* _SELECTED EXTRACT_
==================================================

The road to hell is paved with good intentions. Back in 1990, when we realized that chlorofluorocarbons (CFCs) were depleting stratospheric ozone, the countries of the world signed the Montreal Protocol to phase out their use. Hydrofluorocarbons (HFCs) were on the shelf as an alternative to CFCs. HFCs had much less effect on stratospheric ozone.
At the time, no one paid much attention to the fact that both CFCs and HFCs were a powerful addition to the Earth’s greenhouse warming. Both classes of compounds have a global warming potential that is often 1,000 times greater than that of CO2.
But now with the implementation of the Paris Climate Agreement and an explosion of interest in air conditioning in India and the rest of the developing world, the increasing use of HFCs becomes of interest. It is estimated that nearly 700 million new air conditioners will be in place 15 years from now. This is big business and a big addition to the human-caused changes in our climate.
In mid-October, the countries of the world agreed to limit HFC emissions over the next 30 years, making a huge contribution to the eventual success of the Paris Climate Agreement. This is an agreement that cannot easily be undone by a different administration. Problem is: what are the alternatives to HFCs?
Some “natural” compounds, including isobutane, propane, and propylene are potential substitutes, although these are flammable and a potential fire and explosion hazard. Years ago, refrigerators and air conditioners contained ammonia, which could be pulled back into service, despite its corrosive and toxic vapors. A promising new class of compounds includes hydrofluoroolefins, which are already in use in some cars and refrigerators.

==================================================

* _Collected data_
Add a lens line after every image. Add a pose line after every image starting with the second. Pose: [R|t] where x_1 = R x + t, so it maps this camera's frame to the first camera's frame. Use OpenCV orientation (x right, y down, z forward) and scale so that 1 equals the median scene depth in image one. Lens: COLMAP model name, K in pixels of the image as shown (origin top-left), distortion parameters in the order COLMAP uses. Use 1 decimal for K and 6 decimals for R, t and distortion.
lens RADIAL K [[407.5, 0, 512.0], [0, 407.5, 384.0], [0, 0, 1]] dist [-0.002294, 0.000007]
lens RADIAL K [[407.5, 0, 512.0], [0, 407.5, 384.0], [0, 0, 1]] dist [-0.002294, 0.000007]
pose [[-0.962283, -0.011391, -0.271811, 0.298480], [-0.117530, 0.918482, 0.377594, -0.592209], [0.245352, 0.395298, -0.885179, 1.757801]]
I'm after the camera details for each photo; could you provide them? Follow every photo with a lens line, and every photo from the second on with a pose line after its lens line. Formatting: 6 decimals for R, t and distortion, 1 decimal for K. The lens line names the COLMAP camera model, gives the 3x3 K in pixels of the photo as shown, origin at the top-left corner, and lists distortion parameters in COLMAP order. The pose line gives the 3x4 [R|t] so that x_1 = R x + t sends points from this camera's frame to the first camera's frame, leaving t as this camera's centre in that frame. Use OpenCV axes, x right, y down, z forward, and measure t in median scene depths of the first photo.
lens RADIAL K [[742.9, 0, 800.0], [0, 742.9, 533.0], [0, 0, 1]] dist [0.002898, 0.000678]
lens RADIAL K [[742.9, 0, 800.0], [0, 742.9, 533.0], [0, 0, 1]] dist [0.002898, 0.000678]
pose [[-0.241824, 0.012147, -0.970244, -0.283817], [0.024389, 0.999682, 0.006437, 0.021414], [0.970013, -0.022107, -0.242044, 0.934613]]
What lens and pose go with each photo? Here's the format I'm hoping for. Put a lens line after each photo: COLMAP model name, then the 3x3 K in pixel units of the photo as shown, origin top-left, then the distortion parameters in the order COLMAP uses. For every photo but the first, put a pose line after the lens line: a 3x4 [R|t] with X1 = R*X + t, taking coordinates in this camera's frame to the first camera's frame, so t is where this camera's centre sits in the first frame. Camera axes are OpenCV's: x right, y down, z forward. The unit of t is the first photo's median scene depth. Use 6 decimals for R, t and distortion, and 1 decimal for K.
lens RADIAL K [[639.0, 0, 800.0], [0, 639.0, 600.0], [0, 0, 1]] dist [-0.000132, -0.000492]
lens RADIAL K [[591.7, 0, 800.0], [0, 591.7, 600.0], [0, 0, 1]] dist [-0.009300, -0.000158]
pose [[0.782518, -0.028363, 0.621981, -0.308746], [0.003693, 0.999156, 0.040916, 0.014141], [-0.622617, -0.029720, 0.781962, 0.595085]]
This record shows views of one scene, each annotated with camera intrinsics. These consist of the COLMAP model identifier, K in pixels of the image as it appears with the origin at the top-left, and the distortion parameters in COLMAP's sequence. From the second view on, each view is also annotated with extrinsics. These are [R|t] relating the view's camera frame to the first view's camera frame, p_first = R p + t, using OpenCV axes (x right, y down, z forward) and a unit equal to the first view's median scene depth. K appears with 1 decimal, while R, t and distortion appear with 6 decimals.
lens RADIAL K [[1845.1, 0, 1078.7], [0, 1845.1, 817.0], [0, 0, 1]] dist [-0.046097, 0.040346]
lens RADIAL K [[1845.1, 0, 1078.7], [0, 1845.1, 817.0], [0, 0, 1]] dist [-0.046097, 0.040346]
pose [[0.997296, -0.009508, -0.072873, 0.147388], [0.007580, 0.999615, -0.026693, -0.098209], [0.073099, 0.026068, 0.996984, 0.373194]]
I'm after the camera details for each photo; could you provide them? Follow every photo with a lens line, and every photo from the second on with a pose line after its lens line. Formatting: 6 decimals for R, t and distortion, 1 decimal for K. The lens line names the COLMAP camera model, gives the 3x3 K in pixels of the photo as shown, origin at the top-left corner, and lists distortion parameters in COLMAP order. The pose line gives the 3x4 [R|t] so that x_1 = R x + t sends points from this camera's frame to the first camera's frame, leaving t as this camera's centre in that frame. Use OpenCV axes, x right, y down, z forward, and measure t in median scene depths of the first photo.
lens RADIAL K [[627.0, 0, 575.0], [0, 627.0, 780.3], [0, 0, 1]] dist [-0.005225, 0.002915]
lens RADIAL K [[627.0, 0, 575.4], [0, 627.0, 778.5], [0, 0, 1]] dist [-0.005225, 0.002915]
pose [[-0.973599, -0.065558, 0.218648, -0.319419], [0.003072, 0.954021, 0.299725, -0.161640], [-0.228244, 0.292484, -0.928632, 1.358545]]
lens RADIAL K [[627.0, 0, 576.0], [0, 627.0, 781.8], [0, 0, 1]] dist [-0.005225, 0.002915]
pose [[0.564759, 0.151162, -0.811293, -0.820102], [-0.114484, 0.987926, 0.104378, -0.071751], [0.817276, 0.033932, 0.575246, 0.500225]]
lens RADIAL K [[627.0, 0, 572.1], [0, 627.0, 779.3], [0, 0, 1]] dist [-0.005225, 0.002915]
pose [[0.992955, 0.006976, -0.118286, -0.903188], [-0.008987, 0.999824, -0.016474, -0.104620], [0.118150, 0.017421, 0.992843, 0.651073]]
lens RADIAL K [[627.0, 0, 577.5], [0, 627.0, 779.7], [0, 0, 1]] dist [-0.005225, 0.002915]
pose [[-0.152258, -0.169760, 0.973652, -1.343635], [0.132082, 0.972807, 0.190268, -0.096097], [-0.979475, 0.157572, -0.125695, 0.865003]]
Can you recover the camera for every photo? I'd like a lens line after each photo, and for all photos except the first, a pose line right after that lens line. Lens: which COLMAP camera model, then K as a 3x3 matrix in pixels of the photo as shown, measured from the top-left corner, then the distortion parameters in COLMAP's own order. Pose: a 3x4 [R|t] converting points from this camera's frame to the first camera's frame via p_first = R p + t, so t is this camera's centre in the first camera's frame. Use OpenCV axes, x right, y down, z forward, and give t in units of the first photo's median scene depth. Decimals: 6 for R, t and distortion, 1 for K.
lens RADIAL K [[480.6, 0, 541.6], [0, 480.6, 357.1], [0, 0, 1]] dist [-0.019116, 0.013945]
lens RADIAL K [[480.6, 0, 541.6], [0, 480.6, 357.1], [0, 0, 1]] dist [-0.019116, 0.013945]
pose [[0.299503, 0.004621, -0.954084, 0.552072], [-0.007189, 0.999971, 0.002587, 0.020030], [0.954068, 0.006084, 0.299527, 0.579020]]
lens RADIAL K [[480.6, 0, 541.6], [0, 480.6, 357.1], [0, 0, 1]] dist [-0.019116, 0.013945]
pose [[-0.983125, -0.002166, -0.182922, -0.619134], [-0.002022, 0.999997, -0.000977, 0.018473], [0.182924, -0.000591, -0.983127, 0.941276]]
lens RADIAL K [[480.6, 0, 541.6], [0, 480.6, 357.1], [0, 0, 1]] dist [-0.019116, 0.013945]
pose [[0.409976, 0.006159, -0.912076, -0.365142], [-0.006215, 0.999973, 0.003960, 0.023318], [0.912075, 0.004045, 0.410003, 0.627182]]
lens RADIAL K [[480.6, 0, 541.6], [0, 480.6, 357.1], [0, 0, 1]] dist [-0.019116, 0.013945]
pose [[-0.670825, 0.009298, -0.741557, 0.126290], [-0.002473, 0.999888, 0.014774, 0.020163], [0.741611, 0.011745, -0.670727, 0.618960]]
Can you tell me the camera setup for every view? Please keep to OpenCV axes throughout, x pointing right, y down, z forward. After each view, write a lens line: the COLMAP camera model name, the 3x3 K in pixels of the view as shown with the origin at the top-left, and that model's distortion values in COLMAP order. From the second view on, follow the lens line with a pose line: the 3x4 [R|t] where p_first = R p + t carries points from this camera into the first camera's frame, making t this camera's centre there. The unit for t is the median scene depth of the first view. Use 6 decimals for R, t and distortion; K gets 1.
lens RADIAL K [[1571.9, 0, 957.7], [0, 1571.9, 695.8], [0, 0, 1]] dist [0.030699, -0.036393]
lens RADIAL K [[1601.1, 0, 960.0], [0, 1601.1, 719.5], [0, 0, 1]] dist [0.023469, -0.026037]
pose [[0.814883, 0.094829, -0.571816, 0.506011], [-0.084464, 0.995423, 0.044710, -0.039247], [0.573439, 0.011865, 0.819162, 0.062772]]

==================================================

* _PARTS OF THE EXERCISE_
1. Please set down, word for word, the part of the passage on refrigerants that opens with the words containing "But now with" and closes with "alternatives to HFCs?".
2. In the passage on refrigerants, how many new air conditioners are estimated to be in place 15 years from now?
3. Carry the passage on refrigerants forward, starting right after its last sentence.

* _ANSWERS BY TASK_
1.
But now with the implementation of the Paris Climate Agreement and an explosion of interest in air conditioning in India and the rest of the developing world, the increasing use of HFCs becomes of interest. It is estimated that nearly 700 million new air conditioners will be in place 15 years from now. This is big business and a big addition to the human-caused changes in our climate.
In mid-October, the countries of the world agreed to limit HFC emissions over the next 30 years, making a huge contribution to the eventual success of the Paris Climate Agreement. This is an agreement that cannot easily be undone by a different administration. Problem is: what are the alternatives to HFCs?

2. Nearly 700 million.

3.
Currently the choices for HFC replacement are not obvious, but the motivation should be enormous for innovative chemical engineers to supply compounds that work. The ideal substance will not harm our planet’s climate or its ozone layer and it will be non-toxic and non-reactive with a high heat capacity. Dow Chemical, Honeywell, and other companies that now use HFCs all support the new limits, so they must have some good ideas in mind.
Let’s hope we can find something that works and test its environmental impacts before widespread implementation begins. With all chemicals introduced to our environment, science must rule.
References
Gonzalez, S., E. Jimenez, and J. Albaladejo. 2016. Assessment of the atmospheric loss processes initiated by OH radicals and sunlight and the radiative efficiency for a series of hydofluoroolefins, CF3(CF2)(x=1,3,5)CH = CH2. Chemosphere 151: 45-54.
Lunt, M.F. and 26 others. 2015. Reconciling reported and unreported HFC emissions with atmospheric observations. Proceedings of the National Academy of Sciences 112: 5927-5931.
Rigby, M. and 14 others. 2014. Recent and future trends in synthetic greenhouse gas radiative forcing. Geophysical Research Letters 41: 2623-2630.
Wuebbles, D.J., D. Wang, K.O. Patten, and S.C. Olsen. 2013. Analysis of new short-lived replacements for HFCs with large GWPs. Geophysical Research Letters 40: 4767-4771.